Action item
Transcribe the listing below line by line, reproducing every line verbatim.

(Collected data)

━━━━━━

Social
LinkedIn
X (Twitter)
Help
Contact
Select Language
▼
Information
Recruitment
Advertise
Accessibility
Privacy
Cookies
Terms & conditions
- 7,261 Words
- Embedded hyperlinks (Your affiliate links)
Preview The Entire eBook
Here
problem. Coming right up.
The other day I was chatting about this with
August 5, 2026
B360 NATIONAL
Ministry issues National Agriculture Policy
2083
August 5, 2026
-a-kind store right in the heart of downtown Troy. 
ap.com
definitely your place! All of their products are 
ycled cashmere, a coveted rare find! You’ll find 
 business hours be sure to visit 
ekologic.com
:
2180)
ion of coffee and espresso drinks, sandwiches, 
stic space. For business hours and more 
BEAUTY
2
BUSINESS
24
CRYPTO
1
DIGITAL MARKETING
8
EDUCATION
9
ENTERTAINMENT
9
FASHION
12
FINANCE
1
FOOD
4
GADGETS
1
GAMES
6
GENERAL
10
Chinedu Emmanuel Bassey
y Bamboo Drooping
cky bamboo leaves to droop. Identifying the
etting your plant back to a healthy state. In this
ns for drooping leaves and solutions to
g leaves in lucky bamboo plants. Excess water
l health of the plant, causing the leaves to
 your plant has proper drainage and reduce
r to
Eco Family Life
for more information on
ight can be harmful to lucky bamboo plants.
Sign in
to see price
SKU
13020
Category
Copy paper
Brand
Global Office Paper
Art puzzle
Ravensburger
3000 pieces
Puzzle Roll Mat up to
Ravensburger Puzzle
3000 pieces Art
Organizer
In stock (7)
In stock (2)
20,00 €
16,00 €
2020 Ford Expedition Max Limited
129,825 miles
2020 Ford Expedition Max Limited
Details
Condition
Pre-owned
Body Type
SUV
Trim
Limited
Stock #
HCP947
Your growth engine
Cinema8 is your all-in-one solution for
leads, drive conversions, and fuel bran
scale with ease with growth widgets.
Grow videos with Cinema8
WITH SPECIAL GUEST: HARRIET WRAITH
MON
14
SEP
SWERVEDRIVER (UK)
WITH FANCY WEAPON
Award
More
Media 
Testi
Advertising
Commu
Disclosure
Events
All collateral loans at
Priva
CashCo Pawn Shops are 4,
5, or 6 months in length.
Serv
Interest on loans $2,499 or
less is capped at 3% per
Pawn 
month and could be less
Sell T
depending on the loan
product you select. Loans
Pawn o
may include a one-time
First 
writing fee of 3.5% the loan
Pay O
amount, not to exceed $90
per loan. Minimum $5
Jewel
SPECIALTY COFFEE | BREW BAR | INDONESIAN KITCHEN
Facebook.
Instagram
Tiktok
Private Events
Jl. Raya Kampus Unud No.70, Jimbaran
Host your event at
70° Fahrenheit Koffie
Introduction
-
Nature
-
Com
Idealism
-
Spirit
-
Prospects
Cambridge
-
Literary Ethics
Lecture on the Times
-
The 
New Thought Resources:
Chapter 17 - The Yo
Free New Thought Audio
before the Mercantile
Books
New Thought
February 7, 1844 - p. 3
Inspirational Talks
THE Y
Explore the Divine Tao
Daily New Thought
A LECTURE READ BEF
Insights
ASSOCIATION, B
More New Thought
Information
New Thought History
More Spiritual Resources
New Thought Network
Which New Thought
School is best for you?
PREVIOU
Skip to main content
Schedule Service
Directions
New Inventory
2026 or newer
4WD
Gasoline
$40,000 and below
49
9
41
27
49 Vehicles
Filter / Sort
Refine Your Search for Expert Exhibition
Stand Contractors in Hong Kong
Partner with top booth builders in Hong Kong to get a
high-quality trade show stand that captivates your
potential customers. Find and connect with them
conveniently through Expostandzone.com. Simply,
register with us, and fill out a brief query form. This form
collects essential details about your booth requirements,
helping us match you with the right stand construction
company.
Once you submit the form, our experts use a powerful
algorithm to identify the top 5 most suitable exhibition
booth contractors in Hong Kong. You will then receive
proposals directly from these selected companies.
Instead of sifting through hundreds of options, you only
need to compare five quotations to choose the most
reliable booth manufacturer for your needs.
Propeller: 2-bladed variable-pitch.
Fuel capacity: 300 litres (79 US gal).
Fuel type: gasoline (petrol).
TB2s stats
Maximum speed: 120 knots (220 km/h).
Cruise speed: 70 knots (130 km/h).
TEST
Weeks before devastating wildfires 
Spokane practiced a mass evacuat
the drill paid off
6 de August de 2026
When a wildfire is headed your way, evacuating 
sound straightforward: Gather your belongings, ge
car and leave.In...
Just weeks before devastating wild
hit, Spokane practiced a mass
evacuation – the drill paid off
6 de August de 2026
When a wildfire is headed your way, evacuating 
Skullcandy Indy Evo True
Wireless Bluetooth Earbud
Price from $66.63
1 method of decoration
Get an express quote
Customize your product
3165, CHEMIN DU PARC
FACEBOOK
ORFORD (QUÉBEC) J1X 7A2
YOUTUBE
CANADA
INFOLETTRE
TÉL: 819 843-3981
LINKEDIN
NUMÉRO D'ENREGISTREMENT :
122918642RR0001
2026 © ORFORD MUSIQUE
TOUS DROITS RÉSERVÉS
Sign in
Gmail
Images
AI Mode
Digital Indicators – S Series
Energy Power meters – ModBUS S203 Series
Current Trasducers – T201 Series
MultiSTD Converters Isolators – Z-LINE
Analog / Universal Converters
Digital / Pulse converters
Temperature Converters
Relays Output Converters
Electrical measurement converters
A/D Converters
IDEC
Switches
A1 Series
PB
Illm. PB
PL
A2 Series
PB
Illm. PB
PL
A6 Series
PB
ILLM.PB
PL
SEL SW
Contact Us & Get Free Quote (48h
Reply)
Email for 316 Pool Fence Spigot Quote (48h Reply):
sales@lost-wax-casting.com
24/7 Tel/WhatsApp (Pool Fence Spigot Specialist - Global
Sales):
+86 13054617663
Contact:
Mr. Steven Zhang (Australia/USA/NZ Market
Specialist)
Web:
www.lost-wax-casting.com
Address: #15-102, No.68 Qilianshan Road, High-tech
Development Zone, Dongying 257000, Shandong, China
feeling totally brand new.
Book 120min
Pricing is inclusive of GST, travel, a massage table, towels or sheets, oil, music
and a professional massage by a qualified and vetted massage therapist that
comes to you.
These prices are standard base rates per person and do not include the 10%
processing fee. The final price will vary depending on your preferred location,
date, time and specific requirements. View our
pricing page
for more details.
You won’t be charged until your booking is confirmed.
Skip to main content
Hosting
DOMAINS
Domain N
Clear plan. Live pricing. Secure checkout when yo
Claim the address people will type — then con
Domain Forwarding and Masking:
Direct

━━━━━━

Your response
Social
LinkedIn
X (Twitter)
Help
Contact
Select Language
▼
Information
Recruitment
Advertise
Accessibility
Privacy
Cookies
Terms & conditions
- 7,261 Words
- Embedded hyperlinks (Your affiliate links)
Preview The Entire eBook
Here
problem. Coming right up.
The other day I was chatting about this with
August 5, 2026
B360 NATIONAL
Ministry issues National Agriculture Policy
2083
August 5, 2026
-a-kind store right in the heart of downtown Troy. 
ap.com
definitely your place! All of their products are 
ycled cashmere, a coveted rare find! You’ll find 
 business hours be sure to visit 
ekologic.com
:
2180)
ion of coffee and espresso drinks, sandwiches, 
stic space. For business hours and more 
BEAUTY
2
BUSINESS
24
CRYPTO
1
DIGITAL MARKETING
8
EDUCATION
9
ENTERTAINMENT
9
FASHION
12
FINANCE
1
FOOD
4
GADGETS
1
GAMES
6
GENERAL
10
Chinedu Emmanuel Bassey
y Bamboo Drooping
cky bamboo leaves to droop. Identifying the
etting your plant back to a healthy state. In this
ns for drooping leaves and solutions to
g leaves in lucky bamboo plants. Excess water
l health of the plant, causing the leaves to
 your plant has proper drainage and reduce
r to
Eco Family Life
for more information on
ight can be harmful to lucky bamboo plants.
Sign in
to see price
SKU
13020
Category
Copy paper
Brand
Global Office Paper
Art puzzle
Ravensburger
3000 pieces
Puzzle Roll Mat up to
Ravensburger Puzzle
3000 pieces Art
Organizer
In stock (7)
In stock (2)
20,00 €
16,00 €
2020 Ford Expedition Max Limited
129,825 miles
2020 Ford Expedition Max Limited
Details
Condition
Pre-owned
Body Type
SUV
Trim
Limited
Stock #
HCP947
Your growth engine
Cinema8 is your all-in-one solution for
leads, drive conversions, and fuel bran
scale with ease with growth widgets.
Grow videos with Cinema8
WITH SPECIAL GUEST: HARRIET WRAITH
MON
14
SEP
SWERVEDRIVER (UK)
WITH FANCY WEAPON
Award
More
Media 
Testi
Advertising
Commu
Disclosure
Events
All collateral loans at
Priva
CashCo Pawn Shops are 4,
5, or 6 months in length.
Serv
Interest on loans $2,499 or
less is capped at 3% per
Pawn 
month and could be less
Sell T
depending on the loan
product you select. Loans
Pawn o
may include a one-time
First 
writing fee of 3.5% the loan
Pay O
amount, not to exceed $90
per loan. Minimum $5
Jewel
SPECIALTY COFFEE | BREW BAR | INDONESIAN KITCHEN
Facebook.
Instagram
Tiktok
Private Events
Jl. Raya Kampus Unud No.70, Jimbaran
Host your event at
70° Fahrenheit Koffie
Introduction
-
Nature
-
Com
Idealism
-
Spirit
-
Prospects
Cambridge
-
Literary Ethics
Lecture on the Times
-
The 
New Thought Resources:
Chapter 17 - The Yo
Free New Thought Audio
before the Mercantile
Books
New Thought
February 7, 1844 - p. 3
Inspirational Talks
THE Y
Explore the Divine Tao
Daily New Thought
A LECTURE READ BEF
Insights
ASSOCIATION, B
More New Thought
Information
New Thought History
More Spiritual Resources
New Thought Network
Which New Thought
School is best for you?
PREVIOU
Skip to main content
Schedule Service
Directions
New Inventory
2026 or newer
4WD
Gasoline
$40,000 and below
49
9
41
27
49 Vehicles
Filter / Sort
Refine Your Search for Expert Exhibition
Stand Contractors in Hong Kong
Partner with top booth builders in Hong Kong to get a
high-quality trade show stand that captivates your
potential customers. Find and connect with them
conveniently through Expostandzone.com. Simply,
register with us, and fill out a brief query form. This form
collects essential details about your booth requirements,
helping us match you with the right stand construction
company.
Once you submit the form, our experts use a powerful
algorithm to identify the top 5 most suitable exhibition
booth contractors in Hong Kong. You will then receive
proposals directly from these selected companies.
Instead of sifting through hundreds of options, you only
need to compare five quotations to choose the most
reliable booth manufacturer for your needs.
Propeller: 2-bladed variable-pitch.
Fuel capacity: 300 litres (79 US gal).
Fuel type: gasoline (petrol).
TB2s stats
Maximum speed: 120 knots (220 km/h).
Cruise speed: 70 knots (130 km/h).
TEST
Weeks before devastating wildfires 
Spokane practiced a mass evacuat
the drill paid off
6 de August de 2026
When a wildfire is headed your way, evacuating 
sound straightforward: Gather your belongings, ge
car and leave.In...
Just weeks before devastating wild
hit, Spokane practiced a mass
evacuation – the drill paid off
6 de August de 2026
When a wildfire is headed your way, evacuating 
Skullcandy Indy Evo True
Wireless Bluetooth Earbud
Price from $66.63
1 method of decoration
Get an express quote
Customize your product
3165, CHEMIN DU PARC
FACEBOOK
ORFORD (QUÉBEC) J1X 7A2
YOUTUBE
CANADA
INFOLETTRE
TÉL: 819 843-3981
LINKEDIN
NUMÉRO D'ENREGISTREMENT :
122918642RR0001
2026 © ORFORD MUSIQUE
TOUS DROITS RÉSERVÉS
Sign in
Gmail
Images
AI Mode
Digital Indicators – S Series
Energy Power meters – ModBUS S203 Series
Current Trasducers – T201 Series
MultiSTD Converters Isolators – Z-LINE
Analog / Universal Converters
Digital / Pulse converters
Temperature Converters
Relays Output Converters
Electrical measurement converters
A/D Converters
IDEC
Switches
A1 Series
PB
Illm. PB
PL
A2 Series
PB
Illm. PB
PL
A6 Series
PB
ILLM.PB
PL
SEL SW
Contact Us & Get Free Quote (48h
Reply)
Email for 316 Pool Fence Spigot Quote (48h Reply):
sales@lost-wax-casting.com
24/7 Tel/WhatsApp (Pool Fence Spigot Specialist - Global
Sales):
+86 13054617663
Contact:
Mr. Steven Zhang (Australia/USA/NZ Market
Specialist)
Web:
www.lost-wax-casting.com
Address: #15-102, No.68 Qilianshan Road, High-tech
Development Zone, Dongying 257000, Shandong, China
feeling totally brand new.
Book 120min
Pricing is inclusive of GST, travel, a massage table, towels or sheets, oil, music
and a professional massage by a qualified and vetted massage therapist that
comes to you.
These prices are standard base rates per person and do not include the 10%
processing fee. The final price will vary depending on your preferred location,
date, time and specific requirements. View our
pricing page
for more details.
You won’t be charged until your booking is confirmed.
Skip to main content
Hosting
DOMAINS
Domain N
Clear plan. Live pricing. Secure checkout when yo
Claim the address people will type — then con
Domain Forwarding and Masking:
Direct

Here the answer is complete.